The Krakowiak or Cracovienne is a fast, syncopated Polish folk dance in duple time from the region of Kraków and Lesser Poland. The folk outfit worn for the dance has become the national costume of Poland, most notably, the rogatywka peaked hat with peacock feathers.

It became a popular ballroom dance in Vienna and Paris ("Cracovienne") where, with the polonaise and the mazurka, it signalled a Romantic sensibility of sympathy towards a picturesque, distant and oppressed nation. In Russia a krakowiak was featured in Mikhail Glinka's A Life for the Tsar (1836) and, ever since, became an identifiable symbol of Poles and Polish culture in the Russian Empire, especially due to the rogatywka hat.

The first printed Krakowiak appeared in Franciszek Mirecki's album for the piano, "Krakowiaks Offered to the Women of Poland" (Warsaw, 1816).

Frédéric Chopin produced a bravura concert krakowiak in his Grand Rondeau de Concert, Rondo à la Krakowiak in F major for piano and orchestra. The last movement of his first piano concerto also draws heavily on the dance.

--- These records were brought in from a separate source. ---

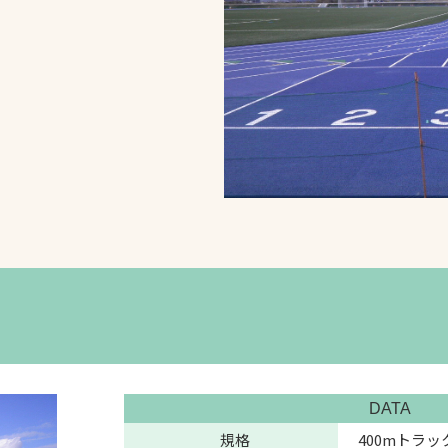
スポーツターフ（芝
生）
へ
DATA
規格
400mトラッ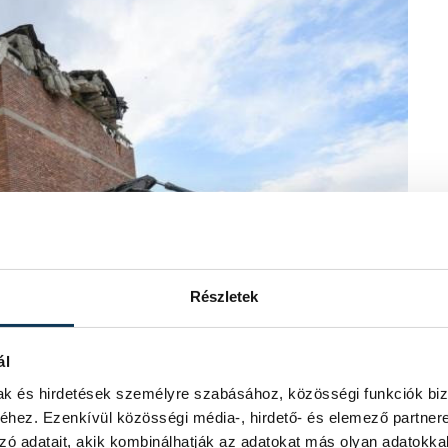
Részletek
ál
mak és hirdetések személyre szabásához, közösségi funkciók biz
hez. Ezenkívül közösségi média-, hirdető- és elemező partner
zó adatait, akik kombinálhatják az adatokat más olyan adatokka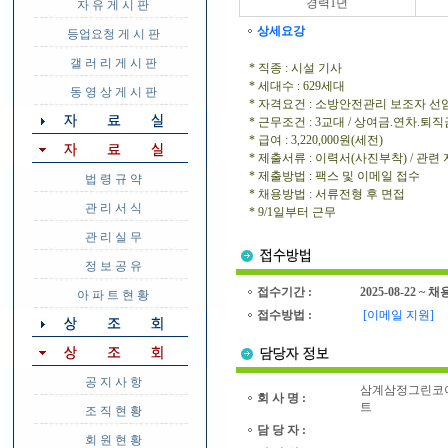
경력1년
자 유 게 시 판
상세요강
등업요청 게 시 판
갤 러 리 게 시 판
* 직종 : 시설 기사
* 세대수 : 629세대
동 영 상 게 시 판
* 자격요건 : 소방안전관리 보조자 선
* 근무조건 : 3교대 / 상여금.연차.퇴
* 급여 : 3,220,000원(세전)
* 제출서류 : 이력서(사진부착) / 
* 제출방법 : 팩스 및 이메일 접수
법 령 규 약
* 채용방법 : 서류전형 후 면접
관 리 서 식
* 9/1일부터 근무
관 리 실 무
정 보 공 유
접수기간 :
2025-08-22 ~ 
아 파 트 현 황
접수방법 :
[이메일 지원]
공 지 사 항
삼계삼정그린코
회 사 명 :
트
조 직 현 황
담 당 자 :
회 원 현 황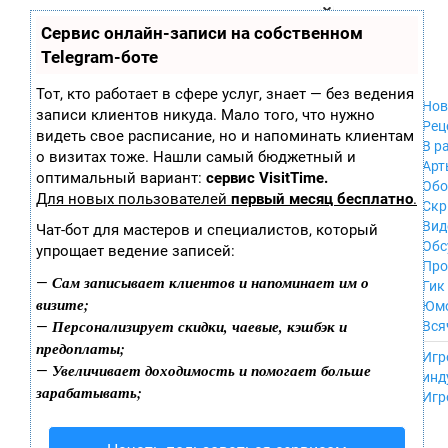
Zobra.ru - Игровое сообщество - все о
П
Сервис онлайн-записи на собственном
Xbox 360
играх
ла
PC
Telegram-боте
т
Xbox
ф
ор
Wii
Тот, кто работает в сфере услуг, знает — без ведения
м
Нов
GameCube
записи клиентов никуда. Мало того, что нужно
ы
Рец
PS
видеть свое расписание, но и напоминать клиентам
В р
PS2
о визитах тоже. Нашли самый бюджетный и
Арт
PS3
оптимальный вариант:
сервис VisitTime.
Обо
Nintendo 64
Для новых пользователей
первый месяц бесплатно
.
Скр
Dreamcast
Вид
Чат-бот для мастеров и специалистов, который
PSP
Обс
упрощает ведение записей:
Nintendo DS
Про
Android
Сам записывает клиентов и напоминает им о
—
Гик
iPhone, iPod,
визите;
Юм
iPad
Персонализирует скидки, чаевые, кэшбэк и
—
Вся
MacOS
предоплаты;
------
Sega Mega Drive
Игр
Увеличивает доходимость и помогает больше
—
NES
инд
зарабатывать;
PSP Vita
Игр
Mobile
Wii U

The polka is originally a Bohemian dance and genre of dance music which originated in the middle of the 19th century in Bohemia, now part of the Czech Republic. The polka remains a popular folk music genre in the Czech Republic, Germany, Austria, Switzerland, Slovenia, and Finland, and to a lesser extent in Latvia, Lithuania, the Netherlands, Slovakia, Hungary, Italy, Romania, Croatia, Belarus, Ukraine and Russia.